President Yoon Suk-yeol’s participation in the Madrid NATO Summit
President Yoon Suk-yeol has participated in the NATO Summit held in Madrid on June 29th-30th, along with the leaders of the organization’s three other key Asia-Pacific partners: Australia, Japan, and New Zealand. This is the first time that the leaders of the four countries have been invited to attend a NATO summit, a symbol of the growing ties between the transatlantic security organization and its four Asia-Pacific partners. During the summit, President Yoon delivered a speech focusing on the history of South Korea-NATO cooperation, potential cooperation between his country and Europe, and NATO’s involvement in dealing with North Korea. The president also held several bilateral meetings, as well as a much-anticipated trilateral meeting with US President Joe Biden and Japanese Prime Minister Kishida Fumio—the first South Korea-US-Japan trilateral since September 2017. President Yoon and Prime Minister Kishida also held a brief bilateral meeting during the gala dinner that King Felipe VI of Spain held for visiting leaders. This was President Yoon’s first foreign policy trip since taking office in May, and proved to be a busy one.
Why was President Yoon Suk-yeol invited to participate in the NATO Summit?
South Korea and NATO first launched a bilateral dialogue in 2005, and then signed a Partnership and Cooperation Programme in 2012 that they last renewed in 2019. President Yoon has vowed to upgrade the programme before the end of this year. Furthermore, South Korea has been increasing engagement with NATO in recent years as the organization has started to also focus on China—particularly since Donald Trump became US president—North Korean activities have become an area of greater interest for NATO members, and many of the organization’s members other than the US have worked to boost military ties with South Korea. Only last May, then Foreign Minister-Chung Eui-yong became the first from South Korea to attend a NATO Foreign Ministers meeting, along with his counterparts from Australia, Japan, and New Zealand.
From NATO’s perspective, engagement with South Korea is primarily driven by an interest in strengthening cooperation in the cybersecurity and non-proliferation domains. Both of them have a clear North Korea focus, which only boosts the interest of NATO members to engage in discussions and information sharing with the South Korean government. But they also have a China and Russia angle, and from NATO’s perspective it makes sense to also engage with South Korea since it is on the receiving end of their cyberattacks and feels threatened by any proliferation activities they may facilitate or even conduct. South Korea becoming the first Asian country to join NATO’s Cooperative Cyber Defense Center of Excellence in early May symbolizes this growing cooperation.
In addition, South Korea is an arms exporter to and importer from NATO members.
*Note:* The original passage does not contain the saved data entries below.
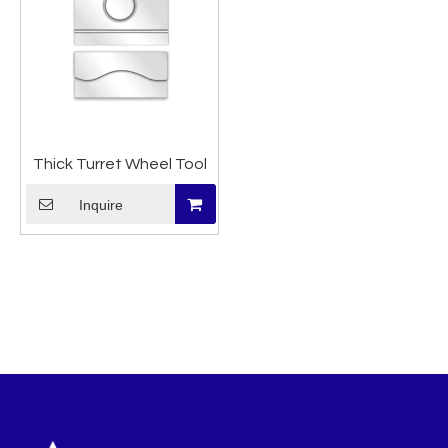
Thick Turret Wheel Tool
Inquire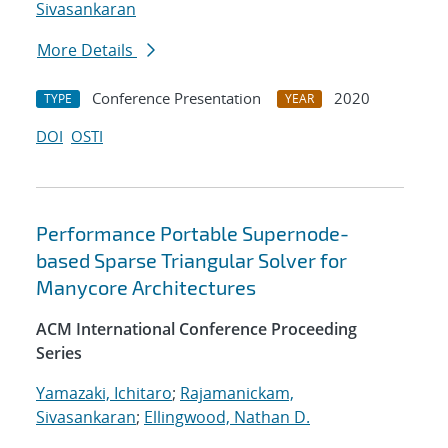
Sivasankaran
More Details
Conference Presentation
2020
TYPE
YEAR
DOI
OSTI
Performance Portable Supernode-
based Sparse Triangular Solver for
Manycore Architectures
ACM International Conference Proceeding
Series
Yamazaki, Ichitaro
;
Rajamanickam,
Sivasankaran
;
Ellingwood, Nathan D.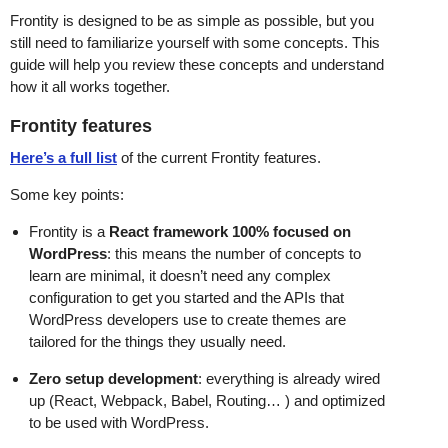
Frontity is designed to be as simple as possible, but you
still need to familiarize yourself with some concepts. This
guide will help you review these concepts and understand
how it all works together.
Frontity features
Here’s a full list
of the current Frontity features.
Some key points:
Frontity is a
React framework 100% focused on
WordPress
: this means the number of concepts to
learn are minimal, it doesn’t need any complex
configuration to get you started and the APIs that
WordPress developers use to create themes are
tailored for the things they usually need.
Zero setup development
: everything is already wired
up (React, Webpack, Babel, Routing… ) and optimized
to be used with WordPress.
Certainly, South Korea still has very strong links with the US in this area, and this will continue to be the case for the foreseeable future. But in recent years South Korea has also imported substantial arms, weapon systems, and military technology from other NATO members, such as France, Germany, or the UK. Plus, South Korea is also exporting or planning to export its arms and military equipment to NATO members such as Poland, Turkey, or the UK. The relationship in this area has become more important for NATO given Russia’s invasion of Ukraine, and the possibility that South Korea may provide lethal weapons to the latter via NATO members such as Canada or Poland.
Why is South Korea interested in strengthening cooperation with NATO?
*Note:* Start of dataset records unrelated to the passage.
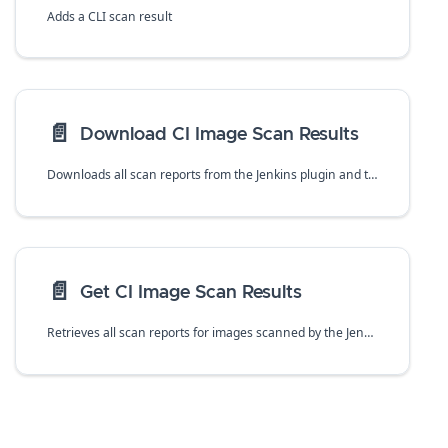
Adds a CLI scan result
📄️
Download CI Image Scan Results
Downloads all scan reports from the Jenkins plugin and twistcli in CSV format.
📄️
Get CI Image Scan Results
Retrieves all scan reports for images scanned by the Jenkins plugin or twistcli tool for a specific image with an given `id`. The `id` is `_id` value returned in the base `/api/v1/scans` request.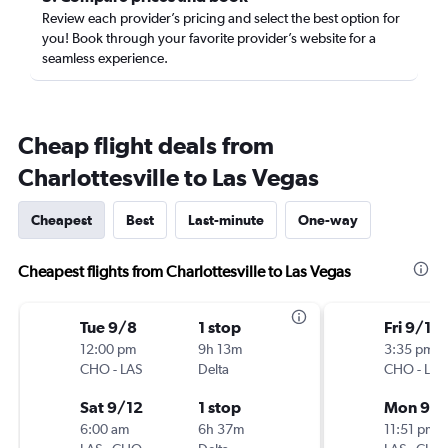
Review each provider’s pricing and select the best option for
you! Book through your favorite provider’s website for a
seamless experience.
Cheap flight deals from
Charlottesville to Las Vegas
Cheapest
Best
Last-minute
One-way
Cheapest flights from Charlottesville to Las Vegas
Tue 9/8
1 stop
Fri 9/11
12:00 pm
9h 13m
3:35 pm
CHO
-
LAS
Delta
CHO
-
LAS
Sat 9/12
1 stop
Mon 9/1
6:00 am
6h 37m
11:51 pm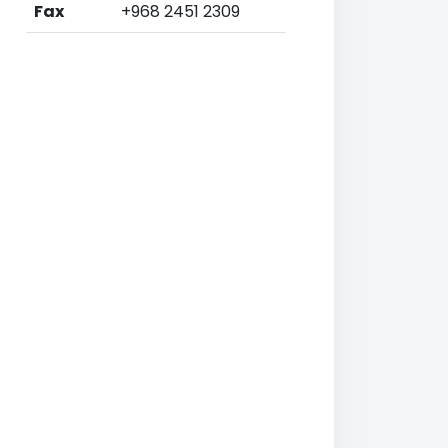
Fax
+968 2451 2309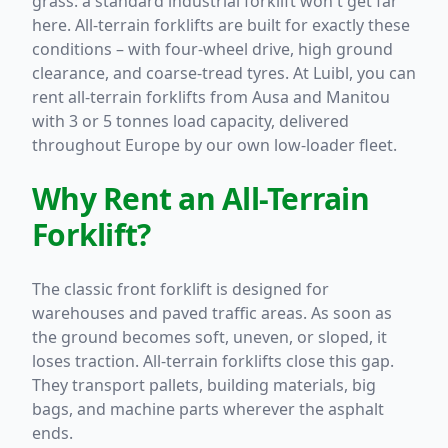
grass: a standard industrial forklift won't get far
here. All-terrain forklifts are built for exactly these
conditions – with four-wheel drive, high ground
clearance, and coarse-tread tyres. At Luibl, you can
rent all-terrain forklifts from Ausa and Manitou
with 3 or 5 tonnes load capacity, delivered
throughout Europe by our own low-loader fleet.
Why Rent an All-Terrain
Forklift?
The classic front forklift is designed for
warehouses and paved traffic areas. As soon as
the ground becomes soft, uneven, or sloped, it
loses traction. All-terrain forklifts close this gap.
They transport pallets, building materials, big
bags, and machine parts wherever the asphalt
ends.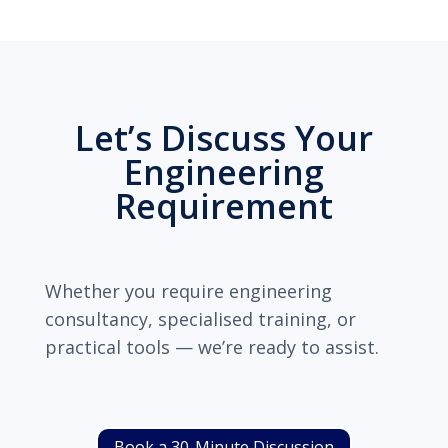
Let’s Discuss Your
Engineering
Requirement
Whether you require engineering
consultancy, specialised training, or
practical tools — we’re ready to assist.
Book a 30-Minute Discussion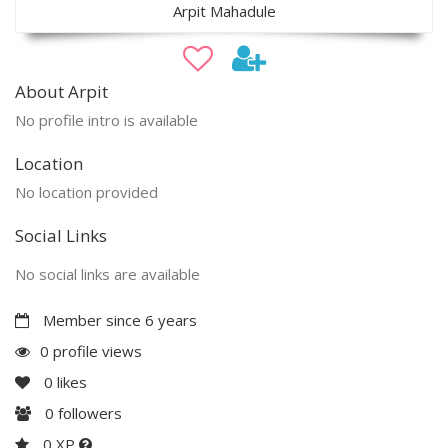
Arpit Mahadule
About Arpit
No profile intro is available
Location
No location provided
Social Links
No social links are available
Member since 6 years
0 profile views
0
likes
0
followers
0 XP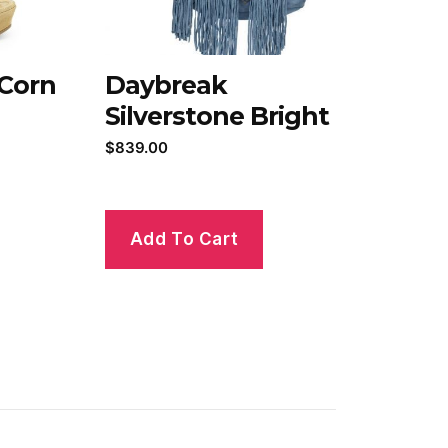
 Corn
Daybreak
Silverstone Bright
$
839.00
Add To Cart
From a South Korean perspective, there are certainly many reasons to boost ties with NATO. Starting with political and diplomatic links, stronger South Korea-NATO ties help to further strengthen the ROK-US alliance. This is due to the US being the main champion of NATO-Asia-Pacific partner relations, both under Trump in the past and under President Joe Biden currently. At the same time, stronger South Korea-NATO ties are also beneficial for Seoul’s relations with other NATO members, especially some of those in Europe seeking to boost their presence in the Indo-Pacific such as France, Germany, the Netherlands, or the UK. South Korea’s links with NATO add another layer to security relationships across Europe that remain underdeveloped compared to economic or purely political relations. Certainly, stronger links with NATO members also has the subsidiary benefit of helping Seoul to hedge against potential overdependence on the ROK-US alliance. All of this fits well with Yoon’s push to make South Korea a ‘global pivotal state’.
Another reason why the Yoon government is seeking to strengthen ties with NATO is the possibility of getting support for its North Korea and China policies. As explained, the transatlantic organization is increasingly focusing on what it sees as a security threat from both of them—particularly China. As the Yoon government signals that it will be less willing to accommodate the provocations of South Korea’s two neighbours, having NATO issue statements on the two countries implicitly supports this approach. Most notably, NATO’s new Strategic Concept released during the Madrid summit calls North Korea by name in relation to its nuclear and CBRN weapons. In addition, the Strategic Concept is highly critical of China, with what can be described as confrontational approach towards the Chinese government.
Greater military cooperation and technical expertise sharing are two interrelated areas that also benefit from closer South Korea-NATO ties. Other than the arms exports and imports mentioned above, South Korea is now looking at greater engagement in areas such as joint military technology research, cybersecurity table top exercises, non-proliferation activities, aerospace threats and technologies, defence against CBRN weapons, or joint naval exercises, among others. Some of these are conducted within the aegis of NATO per se, while others involve a substantial number of its members. Either way, the ROK Armed Forces, intelligence officers, cybersecurity experts, and other groups are able to interact with their NATO counterparts on a regular basis. This helps to explain why in recent years the ministries of National Defense and Foreign Affairs have been keen to emphasize the material benefits for South Korea of engaging with NATO.